Activity: Copy out all of the following lines word for word, keeping their order.

===== Records for the task =====

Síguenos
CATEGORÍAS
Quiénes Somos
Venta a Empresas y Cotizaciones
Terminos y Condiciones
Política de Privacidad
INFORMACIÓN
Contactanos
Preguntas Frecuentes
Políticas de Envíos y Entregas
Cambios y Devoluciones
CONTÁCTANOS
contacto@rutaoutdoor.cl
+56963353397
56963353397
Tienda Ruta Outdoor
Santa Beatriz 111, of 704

=====

Result of this task:
Síguenos
CATEGORÍAS
Quiénes Somos
Venta a Empresas y Cotizaciones
Terminos y Condiciones
Política de Privacidad
INFORMACIÓN
Contactanos
Preguntas Frecuentes
Políticas de Envíos y Entregas
Cambios y Devoluciones
CONTÁCTANOS
contacto@rutaoutdoor.cl
+56963353397
56963353397
Tienda Ruta Outdoor
Santa Beatriz 111, of 704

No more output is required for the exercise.